Cancer of the cervix is a preventable disease that not only impacts a woman’s reproductive health and her life, but also the lives of her family, friends, and even her community. In 2020, Cervical cancer ranked as the:
- 9th-most common cause of cancer death in the world.
- 7th-most common cancer in the world.
- 4th-most common cancer among women.
- 4th-most common cause of cancer death in women.
More than 600,000 women were diagnosed with Cervical cancer in 2020. Of that, more than 340,000 deaths occurred (Source: International Agency for Research on Cancer, World Health Organization).
Eliminating a public health virus can eradicate Cervical cancer
By 2030, the World Health Organization (WHO) is asking each country to meet the following:
- By age 15, fully vaccinating 90% of girls for human papillomavirus (HPV).
- By age 35, screening 70% of women with a high-performance test.
- 90% of women with pre-cancer receive treatment and 90% of women with invasive cancer receive proper care management.
Vaccination is a personal and often controversial choice. Based on the nature of HPV largely spreads during reproductive years, parents must decide for their children before exposure.
The U.S. Centers for Disease Control and Prevention (CDC) recommends beginning the first wave of prevention in the form of vaccinations between ages 11-12, although the choice is reportedly as early as 9 years. If postponed, younger adults can be vaccinated between 13-26 years. Beyond 26 years of age (27-45), most people have already had exposure to HPV.
Natural immunity can eliminate the virus in approximately 18 months. Yet, a weakened immune system allows the virus to progress into slow-developing cancer over decades. The only way to minimize the impact on a woman’s reproductive health is through preventive Cervical cancer screening.
The global initiative to eliminate Cervical cancer places most of the mortality burden in developing countries. However, a National Institutes of Health (NIH) conference in late 2021 confirmed that socio-economically disadvantaged parts of the U.S. continue to shoulder the burden as well.

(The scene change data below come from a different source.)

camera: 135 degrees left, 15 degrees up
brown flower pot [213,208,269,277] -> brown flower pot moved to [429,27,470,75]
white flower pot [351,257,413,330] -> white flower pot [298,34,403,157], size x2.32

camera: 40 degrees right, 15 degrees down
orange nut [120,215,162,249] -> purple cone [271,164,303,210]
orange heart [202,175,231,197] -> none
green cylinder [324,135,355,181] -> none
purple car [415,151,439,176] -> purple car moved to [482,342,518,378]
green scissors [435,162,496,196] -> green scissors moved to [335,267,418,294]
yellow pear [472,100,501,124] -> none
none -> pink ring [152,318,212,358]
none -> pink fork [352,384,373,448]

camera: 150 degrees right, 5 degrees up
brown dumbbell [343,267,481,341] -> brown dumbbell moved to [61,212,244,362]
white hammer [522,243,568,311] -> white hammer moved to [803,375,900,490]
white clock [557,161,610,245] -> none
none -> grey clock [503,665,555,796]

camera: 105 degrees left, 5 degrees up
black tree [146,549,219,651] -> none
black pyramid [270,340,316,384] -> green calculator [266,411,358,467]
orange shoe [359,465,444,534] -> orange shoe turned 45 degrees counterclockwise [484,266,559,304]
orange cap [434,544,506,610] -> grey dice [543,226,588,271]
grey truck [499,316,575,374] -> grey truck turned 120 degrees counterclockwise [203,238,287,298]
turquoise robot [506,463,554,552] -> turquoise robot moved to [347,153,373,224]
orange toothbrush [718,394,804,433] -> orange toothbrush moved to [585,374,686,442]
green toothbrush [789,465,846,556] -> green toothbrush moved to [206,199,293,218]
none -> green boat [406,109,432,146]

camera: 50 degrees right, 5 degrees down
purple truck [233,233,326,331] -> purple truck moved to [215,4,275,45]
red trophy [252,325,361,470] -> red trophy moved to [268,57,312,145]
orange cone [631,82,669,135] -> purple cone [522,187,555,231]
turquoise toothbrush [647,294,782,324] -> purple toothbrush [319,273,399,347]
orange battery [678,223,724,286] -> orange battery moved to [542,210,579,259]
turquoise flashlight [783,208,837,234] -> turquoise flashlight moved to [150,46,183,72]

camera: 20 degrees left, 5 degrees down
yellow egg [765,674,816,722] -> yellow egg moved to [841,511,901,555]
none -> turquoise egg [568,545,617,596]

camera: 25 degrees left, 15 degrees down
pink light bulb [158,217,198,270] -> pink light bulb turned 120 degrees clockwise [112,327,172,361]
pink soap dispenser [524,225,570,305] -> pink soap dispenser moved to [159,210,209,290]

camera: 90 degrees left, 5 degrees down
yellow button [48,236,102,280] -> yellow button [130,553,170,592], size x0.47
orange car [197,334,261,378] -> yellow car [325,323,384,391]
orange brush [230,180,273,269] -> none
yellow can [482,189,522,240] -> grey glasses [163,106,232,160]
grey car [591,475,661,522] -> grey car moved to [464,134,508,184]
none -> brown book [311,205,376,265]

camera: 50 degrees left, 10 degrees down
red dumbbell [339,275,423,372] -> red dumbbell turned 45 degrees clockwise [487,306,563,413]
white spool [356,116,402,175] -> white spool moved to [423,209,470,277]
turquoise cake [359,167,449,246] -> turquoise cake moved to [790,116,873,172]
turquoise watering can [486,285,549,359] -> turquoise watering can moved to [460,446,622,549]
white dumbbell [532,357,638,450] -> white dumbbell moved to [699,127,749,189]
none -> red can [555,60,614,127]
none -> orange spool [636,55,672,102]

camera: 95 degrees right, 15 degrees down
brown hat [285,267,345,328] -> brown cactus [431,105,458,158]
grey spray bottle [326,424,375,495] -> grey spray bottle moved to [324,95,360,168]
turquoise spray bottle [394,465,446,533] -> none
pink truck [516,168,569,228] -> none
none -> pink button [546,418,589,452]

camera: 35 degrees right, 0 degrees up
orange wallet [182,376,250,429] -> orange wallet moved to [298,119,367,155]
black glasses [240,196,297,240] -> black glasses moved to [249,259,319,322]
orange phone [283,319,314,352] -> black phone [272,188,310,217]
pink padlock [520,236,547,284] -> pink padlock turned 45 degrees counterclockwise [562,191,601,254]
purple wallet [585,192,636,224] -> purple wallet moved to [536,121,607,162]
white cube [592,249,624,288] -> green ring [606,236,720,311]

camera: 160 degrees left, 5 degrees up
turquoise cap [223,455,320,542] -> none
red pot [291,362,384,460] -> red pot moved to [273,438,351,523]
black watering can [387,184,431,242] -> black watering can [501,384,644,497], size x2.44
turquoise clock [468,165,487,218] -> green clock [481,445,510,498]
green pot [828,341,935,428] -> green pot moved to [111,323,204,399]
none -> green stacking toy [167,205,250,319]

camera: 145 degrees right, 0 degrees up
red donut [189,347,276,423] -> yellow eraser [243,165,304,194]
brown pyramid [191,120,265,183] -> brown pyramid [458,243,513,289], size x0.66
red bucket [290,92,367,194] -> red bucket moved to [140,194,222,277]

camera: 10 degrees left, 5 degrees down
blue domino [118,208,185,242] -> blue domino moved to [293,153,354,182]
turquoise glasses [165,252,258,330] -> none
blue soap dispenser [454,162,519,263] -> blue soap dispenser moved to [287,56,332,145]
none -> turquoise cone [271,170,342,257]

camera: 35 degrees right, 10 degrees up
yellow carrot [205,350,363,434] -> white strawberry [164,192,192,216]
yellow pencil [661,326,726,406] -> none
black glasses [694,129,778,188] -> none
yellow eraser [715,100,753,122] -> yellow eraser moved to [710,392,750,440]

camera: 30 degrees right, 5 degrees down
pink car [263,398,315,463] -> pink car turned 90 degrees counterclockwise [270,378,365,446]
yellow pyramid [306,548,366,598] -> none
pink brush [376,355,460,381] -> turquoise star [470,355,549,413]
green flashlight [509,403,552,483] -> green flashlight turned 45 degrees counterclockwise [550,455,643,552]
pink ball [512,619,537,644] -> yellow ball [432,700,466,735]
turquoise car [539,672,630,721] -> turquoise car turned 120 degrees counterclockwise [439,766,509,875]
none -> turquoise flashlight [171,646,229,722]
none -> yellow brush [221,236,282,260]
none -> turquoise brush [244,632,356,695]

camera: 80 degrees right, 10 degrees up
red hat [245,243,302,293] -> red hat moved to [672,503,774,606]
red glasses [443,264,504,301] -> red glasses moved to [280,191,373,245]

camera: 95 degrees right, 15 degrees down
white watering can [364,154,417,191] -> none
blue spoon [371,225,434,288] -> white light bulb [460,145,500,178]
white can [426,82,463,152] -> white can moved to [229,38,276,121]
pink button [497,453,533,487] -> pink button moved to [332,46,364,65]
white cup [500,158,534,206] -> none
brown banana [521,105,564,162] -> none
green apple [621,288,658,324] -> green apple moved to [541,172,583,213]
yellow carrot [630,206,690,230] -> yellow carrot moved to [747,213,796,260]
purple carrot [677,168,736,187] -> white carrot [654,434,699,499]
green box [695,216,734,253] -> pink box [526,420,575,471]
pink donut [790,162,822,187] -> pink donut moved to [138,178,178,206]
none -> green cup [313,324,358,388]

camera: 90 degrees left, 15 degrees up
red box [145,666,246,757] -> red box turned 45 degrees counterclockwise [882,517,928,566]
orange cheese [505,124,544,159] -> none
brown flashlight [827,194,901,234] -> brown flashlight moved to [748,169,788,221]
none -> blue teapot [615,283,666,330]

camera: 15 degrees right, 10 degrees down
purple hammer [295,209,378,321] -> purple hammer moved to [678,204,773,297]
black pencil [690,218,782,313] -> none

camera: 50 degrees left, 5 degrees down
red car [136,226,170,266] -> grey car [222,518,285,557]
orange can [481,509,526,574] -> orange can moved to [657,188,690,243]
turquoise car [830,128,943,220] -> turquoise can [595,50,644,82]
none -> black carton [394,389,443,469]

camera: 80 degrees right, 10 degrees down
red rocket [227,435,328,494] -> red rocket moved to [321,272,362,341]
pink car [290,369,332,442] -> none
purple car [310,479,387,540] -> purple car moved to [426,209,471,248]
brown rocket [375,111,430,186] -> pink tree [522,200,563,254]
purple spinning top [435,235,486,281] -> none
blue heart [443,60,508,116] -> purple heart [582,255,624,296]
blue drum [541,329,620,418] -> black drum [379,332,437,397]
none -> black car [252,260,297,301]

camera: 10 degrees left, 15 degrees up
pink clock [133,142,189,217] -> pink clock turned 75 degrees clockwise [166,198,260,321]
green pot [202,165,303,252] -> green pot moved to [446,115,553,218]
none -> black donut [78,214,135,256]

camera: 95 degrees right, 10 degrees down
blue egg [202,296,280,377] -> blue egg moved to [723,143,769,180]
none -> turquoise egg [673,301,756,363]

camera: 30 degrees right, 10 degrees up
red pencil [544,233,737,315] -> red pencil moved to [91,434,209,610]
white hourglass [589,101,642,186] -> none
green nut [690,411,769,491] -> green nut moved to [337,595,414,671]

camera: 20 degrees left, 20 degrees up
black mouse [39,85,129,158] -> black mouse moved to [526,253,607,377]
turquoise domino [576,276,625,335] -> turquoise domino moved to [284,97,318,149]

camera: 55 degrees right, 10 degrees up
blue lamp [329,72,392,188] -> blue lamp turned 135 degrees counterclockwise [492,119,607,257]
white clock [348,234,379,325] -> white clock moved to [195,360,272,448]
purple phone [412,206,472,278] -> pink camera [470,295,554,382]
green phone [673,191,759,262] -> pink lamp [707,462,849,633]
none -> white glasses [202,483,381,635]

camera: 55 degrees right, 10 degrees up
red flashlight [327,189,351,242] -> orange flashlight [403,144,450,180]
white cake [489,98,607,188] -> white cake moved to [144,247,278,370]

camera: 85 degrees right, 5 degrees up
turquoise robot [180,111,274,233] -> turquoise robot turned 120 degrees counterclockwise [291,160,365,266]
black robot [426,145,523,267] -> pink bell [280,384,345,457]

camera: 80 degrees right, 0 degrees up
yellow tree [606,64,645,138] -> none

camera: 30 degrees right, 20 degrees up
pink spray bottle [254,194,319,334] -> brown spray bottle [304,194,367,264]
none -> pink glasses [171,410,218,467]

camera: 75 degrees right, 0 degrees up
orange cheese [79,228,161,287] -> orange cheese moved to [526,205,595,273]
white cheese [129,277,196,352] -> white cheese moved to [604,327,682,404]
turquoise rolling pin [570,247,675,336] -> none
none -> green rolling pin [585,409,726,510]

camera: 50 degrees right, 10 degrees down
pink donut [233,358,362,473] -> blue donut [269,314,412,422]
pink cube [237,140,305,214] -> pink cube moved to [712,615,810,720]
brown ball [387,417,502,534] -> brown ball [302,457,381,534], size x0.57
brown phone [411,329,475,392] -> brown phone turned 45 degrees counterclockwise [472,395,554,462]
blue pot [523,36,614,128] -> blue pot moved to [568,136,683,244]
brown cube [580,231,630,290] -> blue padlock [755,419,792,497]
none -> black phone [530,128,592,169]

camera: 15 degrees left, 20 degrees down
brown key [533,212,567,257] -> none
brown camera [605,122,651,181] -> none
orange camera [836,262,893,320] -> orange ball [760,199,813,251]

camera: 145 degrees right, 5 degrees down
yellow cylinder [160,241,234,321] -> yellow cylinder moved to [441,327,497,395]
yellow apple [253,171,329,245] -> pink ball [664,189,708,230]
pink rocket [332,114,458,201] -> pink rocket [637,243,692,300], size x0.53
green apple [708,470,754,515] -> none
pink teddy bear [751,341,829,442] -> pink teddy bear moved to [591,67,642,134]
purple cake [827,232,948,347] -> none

To accomplish the world’s goal of reaching an incidence rate of less than four cases per 100,000 women, implementing continuous access to screening and treatment is vital.
Traditional standards of care are not feasible in many rural and medical resource-deficient locations
Encouraging healthcare groups to provide timesaving and affordable Cervical cancer screening tests like VIA (visual inspection with acetic acid) creates healthcare equality for women everywhere. And with VIA screenings, results are immediate compared to 1-3 weeks with traditional tests. Determining if one’s natural immunity resolved the virus responsible for Cervical cancer can now be done quickly and easily in just one appointment.
Sharing this information can help eliminate the only preventable cancer on the planet.